Among computer network protocols, Transmission Control Protocol/Internet Protocol (TCP/IP) has become the basis of a large number of protocols including a Hypertext Transfer Protocol (HTTP) web protocol, a File Transfer Protocol (FTP), a Simple Mail Transfer Protocol (SMTP), etc., and thus it is very important to improve a TCP/IP communication protocol transmission procedure. However, the transmission of data using the TCP/IP communication protocol includes a large number of calculation procedures. First, in case of wired internet frame-based transmission for Ethernet transmission is required and in case of wireless internet corresponding physical and data link layer transmissions are required, and the fragmentation of an IP packet into a header and data to be transmitted is required for IP transmission. Further, the configuration of a header and data to be transmitted for a TCP segment is required for TCP transmission. Furthermore, in TCP, 16-bit checksum calculation must be performed on a TCP header and data to be transmitted for each of all TCP segments to be transmitted, and such calculation may be a burden on a Central Processing Unit (CPU) and may influence a transfer rate.

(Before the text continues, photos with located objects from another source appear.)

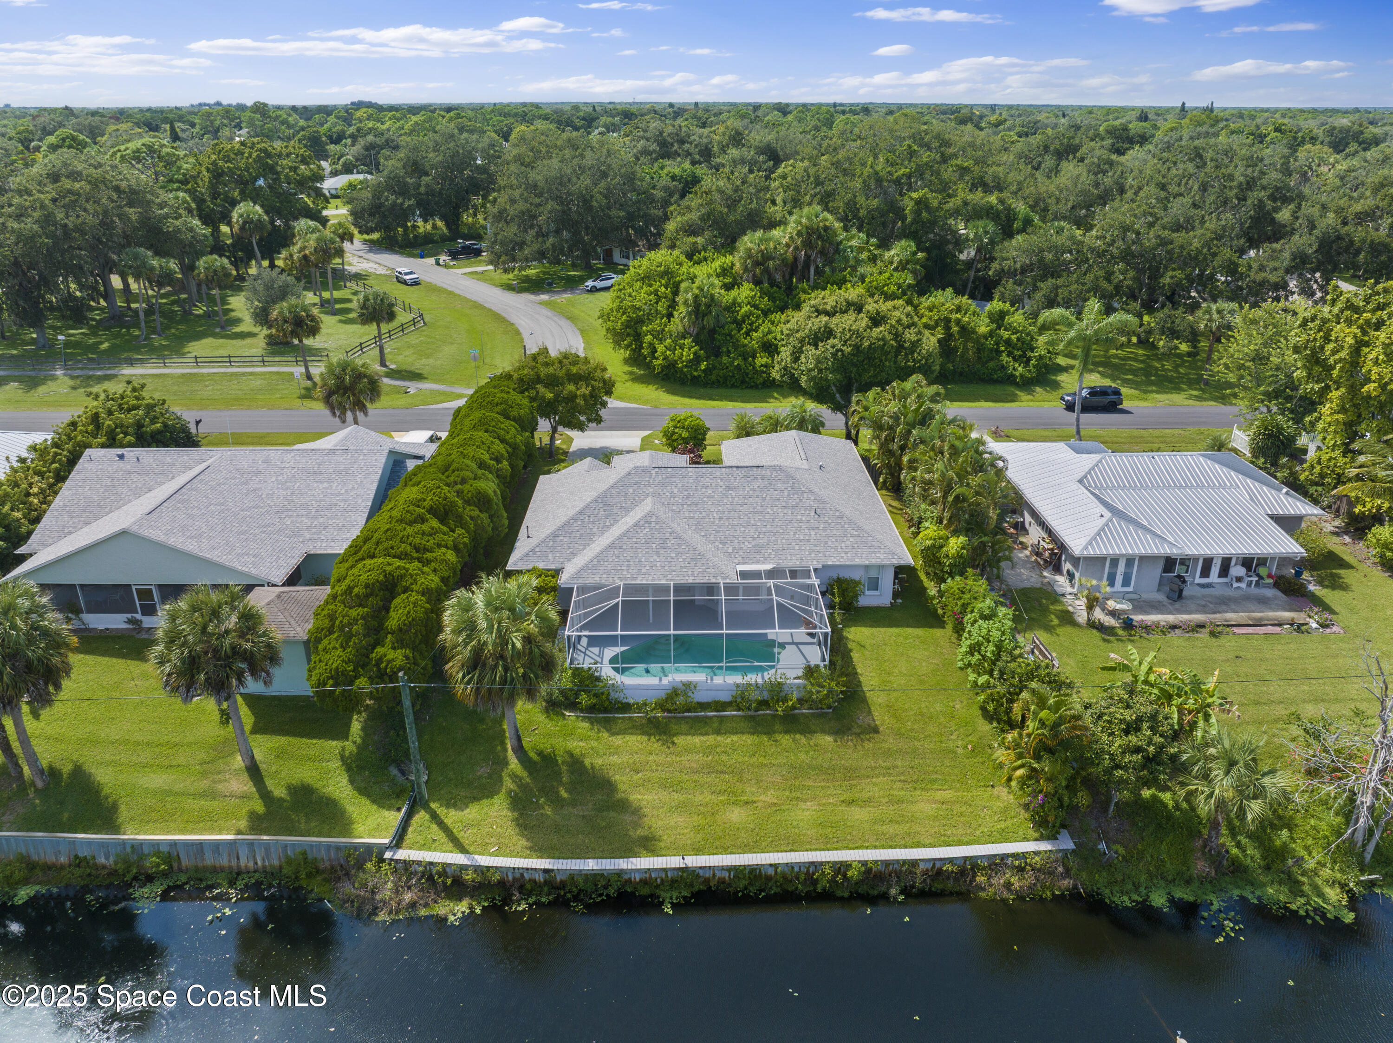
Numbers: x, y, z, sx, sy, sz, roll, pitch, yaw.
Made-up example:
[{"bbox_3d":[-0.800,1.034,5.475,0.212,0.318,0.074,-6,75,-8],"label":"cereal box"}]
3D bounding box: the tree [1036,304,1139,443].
[{"bbox_3d":[28.886,-10.926,72.631,7.620,11.390,7.400,0,23,0],"label":"tree"}]

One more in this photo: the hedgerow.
[{"bbox_3d":[-14.500,-1.201,56.681,5.500,6.200,33.500,0,23,0],"label":"hedgerow"}]

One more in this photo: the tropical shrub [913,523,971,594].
[{"bbox_3d":[13.097,1.776,51.817,3.100,3.200,2.900,0,23,0],"label":"tropical shrub"}]

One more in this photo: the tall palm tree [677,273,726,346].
[{"bbox_3d":[0.536,-18.536,91.095,4.800,9.400,4.800,0,23,0],"label":"tall palm tree"}]

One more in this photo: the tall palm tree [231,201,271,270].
[{"bbox_3d":[-65.546,-41.552,143.279,5.920,11.510,5.920,0,23,0],"label":"tall palm tree"}]

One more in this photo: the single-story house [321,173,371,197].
[{"bbox_3d":[-96.640,-95.283,273.871,18.000,5.300,11.800,-13,27,-27],"label":"single-story house"}]

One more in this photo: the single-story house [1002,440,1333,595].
[{"bbox_3d":[27.553,-1.515,58.009,16.300,4.400,18.300,0,23,0],"label":"single-story house"}]

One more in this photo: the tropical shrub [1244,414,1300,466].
[{"bbox_3d":[41.805,-6.017,70.170,4.030,3.780,4.030,0,23,0],"label":"tropical shrub"}]

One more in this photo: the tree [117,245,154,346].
[{"bbox_3d":[-60.215,-24.558,105.040,4.090,10.130,4.090,0,23,0],"label":"tree"}]

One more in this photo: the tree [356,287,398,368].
[{"bbox_3d":[-31.132,-18.962,94.849,4.240,7.700,4.240,0,23,0],"label":"tree"}]

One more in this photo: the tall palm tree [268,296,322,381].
[{"bbox_3d":[-37.755,-17.310,91.661,5.120,8.000,5.120,0,23,0],"label":"tall palm tree"}]

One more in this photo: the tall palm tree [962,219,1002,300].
[{"bbox_3d":[36.590,-33.388,125.019,5.020,11.020,5.020,0,23,0],"label":"tall palm tree"}]

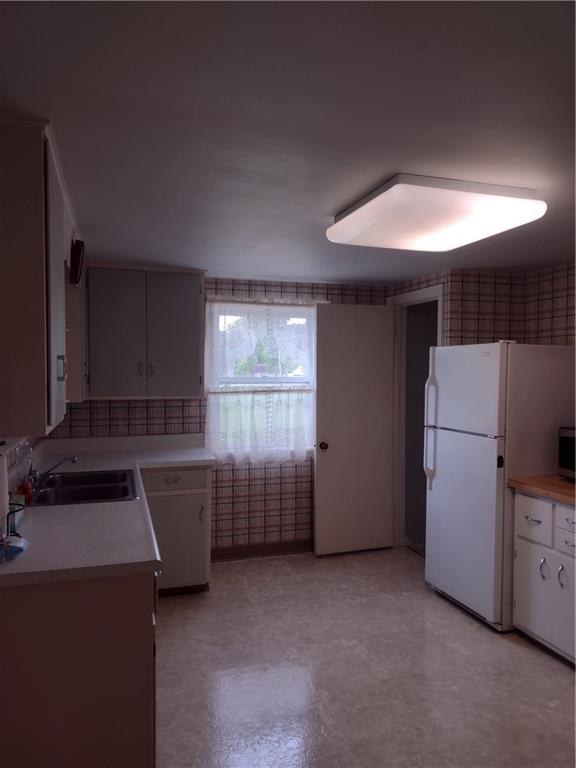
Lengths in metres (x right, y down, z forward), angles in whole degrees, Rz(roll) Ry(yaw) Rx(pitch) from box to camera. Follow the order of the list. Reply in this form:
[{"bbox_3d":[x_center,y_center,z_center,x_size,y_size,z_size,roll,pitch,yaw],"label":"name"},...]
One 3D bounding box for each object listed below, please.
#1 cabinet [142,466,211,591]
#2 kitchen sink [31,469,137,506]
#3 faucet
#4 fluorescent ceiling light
[{"bbox_3d":[-0.832,0.975,4.246,0.490,0.870,0.635,0,2,-16],"label":"cabinet"},{"bbox_3d":[-1.070,0.615,3.109,0.528,0.180,0.840,0,2,-16],"label":"kitchen sink"},{"bbox_3d":[-1.207,0.462,3.081,0.230,0.135,0.200,0,2,-16],"label":"faucet"},{"bbox_3d":[0.589,-0.702,2.515,0.660,0.115,0.710,0,2,-16],"label":"fluorescent ceiling light"}]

As such, exclusive hardware for exclusively performing a TCP/IP transmission procedure was developed, and then a TCP Offload Engine (TOE), intending to reduce a burden on the CPU in a TCP/IP transmission procedure, was developed and is currently used. Such a TOE supports all of TCP/IP protocol stacks or performs functions of a part of the stacks, such as calculating checksums, using exclusive hardware. A network driver transmits desired data to a Network Interface Card (NIC) using a Direct Memory Access (DMA) function, and the NIC configures TCP/IP segments/packets from the received data using exclusive hardware and transfers the TCP/IP segments/packets. A procedure for receiving data from other computers is similar to this procedure.
However, such a hardware-based TOE is not always adopted. The reason for this is that an NIC equipped with a TOE function has the disadvantage of being expensive, and a Linux kernel does not support TOE hardware. Further, TOE hardware has security vulnerabilities, and is problematic in that the buffering of data becomes more and more serious due to the restriction in the processing ability of a TOE chip. Furthermore, there are problems in that a TOE causes many changes in a Linux kernel, TOE hardware is not standardized, and the lifespan of a TOE NIC becomes short due to rapid improvements in the performance of system hardware. In relation to this, Korean Patent Application Publication No. 10-2005-0060298 discloses a checksum generation apparatus and method.